Configuring AJAX – Another common issue is attempting to use AJAX goodness on an old, “non-ASP.NET AJAX” site. Basically, unless you create an ASP.NET AJAX Web Site using the new template that Visual Studio SP1 adds (ASP.NET AJAX Enabled Web Application), AJAX will not work without some configuration on your part. All that needs to be done is to modify your web.config file with the specific ASP.NET AJAX settings. Refer to the ASP.NET AJAX docs for more information, specifically Configuring ASP.NET AJAX. If you are having issues with configuring your web.config (for example, this post), my recommendation is to create a new “ASP.NET AJAX Enabled Web Application”, copy the web config and make the specific changes to that copy that you need for your particular site. Then use this web.config in your old site…

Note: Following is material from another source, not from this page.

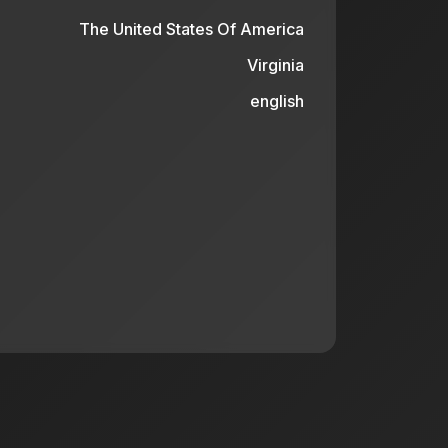
The United States Of America
Virginia
english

Controls Not Compatible w/ UpdatePanel – another very common problem is with controls not operating as expected within the UpdatePanel. Looking at the UpdatePanel Control Overview in the docs, have a look at the section titled “Controls that Are Not Compatible with UpdatePanel Controls”. The most common issue with controls seems to be the Validators. Looking at the docs, you can “fix” the validators by simply setting the EnableClientScript property to “false”. Also there are ASP.NET AJAX compatible validators in the in the works, see Matt Gibbs blog for more information on this.
Well, while this isn’t a complete list of problems that you may find, hopefully it sums up about 90% of them out there. In addition to these issues, I know users have problems with UpdatePanel Triggers, User Controls in UpdatePanels, and UpdatePanels in MasterPages. It’s a good idea to read through the ASP.NET AJAX docs to become familiar with the controls. Also, check out the AJAX Videos which discuss usage of not only the UpdatePanel but also the AJAX Control Toolkit.